The two cores closest to this corridor were collected about 200km and 500km west of northwestern Mauritania, the third in the mid-Atlantic, and the fourth about 500km east of Florida. The author studied above 60 to 200 meters of this core, describing the deposits over the last 120,000 years – the time since the previous interglacial.
They measured the total concentration of iron along the core, as well as the concentration of iron isotopes with a plasma mass spectrometer. This isotopic data is consistent with dust from the Sahara.
He then used a series of chemical reactions to reveal the total fraction of iron present in the sediment in the form of iron carbonate, goethite, hematite, magnetite, and pyrite.

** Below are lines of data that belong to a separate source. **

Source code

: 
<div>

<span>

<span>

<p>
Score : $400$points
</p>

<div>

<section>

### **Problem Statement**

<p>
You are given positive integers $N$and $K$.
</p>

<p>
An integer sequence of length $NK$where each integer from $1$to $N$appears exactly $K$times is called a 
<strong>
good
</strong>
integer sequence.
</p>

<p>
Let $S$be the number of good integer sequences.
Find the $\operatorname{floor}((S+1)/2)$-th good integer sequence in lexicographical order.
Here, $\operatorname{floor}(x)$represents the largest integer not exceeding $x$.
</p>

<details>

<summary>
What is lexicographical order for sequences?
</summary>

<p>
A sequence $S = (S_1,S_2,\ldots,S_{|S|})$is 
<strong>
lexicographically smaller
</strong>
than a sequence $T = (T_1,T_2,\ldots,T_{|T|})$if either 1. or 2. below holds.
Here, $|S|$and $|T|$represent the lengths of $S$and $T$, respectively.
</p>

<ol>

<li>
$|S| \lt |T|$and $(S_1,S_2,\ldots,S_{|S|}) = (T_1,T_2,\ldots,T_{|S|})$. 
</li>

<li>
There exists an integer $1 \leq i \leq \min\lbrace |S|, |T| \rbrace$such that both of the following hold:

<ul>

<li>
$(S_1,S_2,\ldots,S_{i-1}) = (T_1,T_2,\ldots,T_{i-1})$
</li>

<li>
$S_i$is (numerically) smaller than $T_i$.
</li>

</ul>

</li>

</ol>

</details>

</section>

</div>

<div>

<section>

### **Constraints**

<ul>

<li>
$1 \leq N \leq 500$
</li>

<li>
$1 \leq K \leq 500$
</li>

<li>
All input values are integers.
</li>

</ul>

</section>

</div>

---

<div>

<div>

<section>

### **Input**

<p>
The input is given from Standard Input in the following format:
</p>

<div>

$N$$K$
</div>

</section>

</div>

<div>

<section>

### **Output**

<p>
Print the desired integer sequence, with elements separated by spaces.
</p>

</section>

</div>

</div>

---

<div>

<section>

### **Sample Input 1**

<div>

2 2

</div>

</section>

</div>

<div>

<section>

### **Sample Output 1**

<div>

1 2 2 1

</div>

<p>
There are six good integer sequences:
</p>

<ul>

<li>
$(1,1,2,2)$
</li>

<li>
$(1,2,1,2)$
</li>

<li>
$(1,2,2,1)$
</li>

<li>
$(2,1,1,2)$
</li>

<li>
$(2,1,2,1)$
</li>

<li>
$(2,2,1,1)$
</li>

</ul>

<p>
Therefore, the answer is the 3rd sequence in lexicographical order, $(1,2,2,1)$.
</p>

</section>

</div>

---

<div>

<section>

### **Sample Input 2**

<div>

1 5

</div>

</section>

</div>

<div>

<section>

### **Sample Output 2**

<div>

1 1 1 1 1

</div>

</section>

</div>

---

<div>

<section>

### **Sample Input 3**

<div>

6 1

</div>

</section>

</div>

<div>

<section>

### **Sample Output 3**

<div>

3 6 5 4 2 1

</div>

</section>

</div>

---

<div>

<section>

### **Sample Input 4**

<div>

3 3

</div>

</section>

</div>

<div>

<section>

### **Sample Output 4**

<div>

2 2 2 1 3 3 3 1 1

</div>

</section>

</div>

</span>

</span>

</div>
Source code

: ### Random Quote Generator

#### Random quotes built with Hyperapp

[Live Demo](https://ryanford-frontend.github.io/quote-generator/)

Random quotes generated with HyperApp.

The iron in these minerals, although not bioreactive, may be formed from more bioreactive forms through geochemical processes on the seafloor.
“Instead of focusing on total iron content as we’ve done before, we’re measuring iron that’s easily soluble in the ocean, and accessible to marine organisms for their metabolic pathways,” Owens said.
“Only a small fraction of the total iron in sediments is bioavailable, but that fraction can change during iron transport away from its original source. We aim to explore this relationship.
Blowing in the wind
The results show that the proportion of bioreactive iron is lower in the westernmost core than in the easternmost. This suggests that a greater proportion of bioreactive iron has been lost from the dust and may have been used by organisms in the water column, thus never reaching the bottom sediments.
“Our results show that during long-distance atmospheric transport, the mineral properties of non-bioreactive dust-bound iron change, becoming more bioreactive. This iron is then taken up by phytoplankton, before it can reach the bottom,” said Dr. Timothy Lyons, professor at the University California in Riverside and the last author of the study.
“We conclude that the dust that reaches areas like the Amazon basin and the Bahamas may contain iron that is dissolved and available for life, because of its distance from North Africa, and thus longer for atmospheric chemical processes,” said Lyons.
“The transported iron seems to stimulate biological processes in the same way that iron fertilization affects life in the oceans and on the continents. This study is a proof of concept that confirms that iron-bound dust can have a large impact on life at great distances from its source.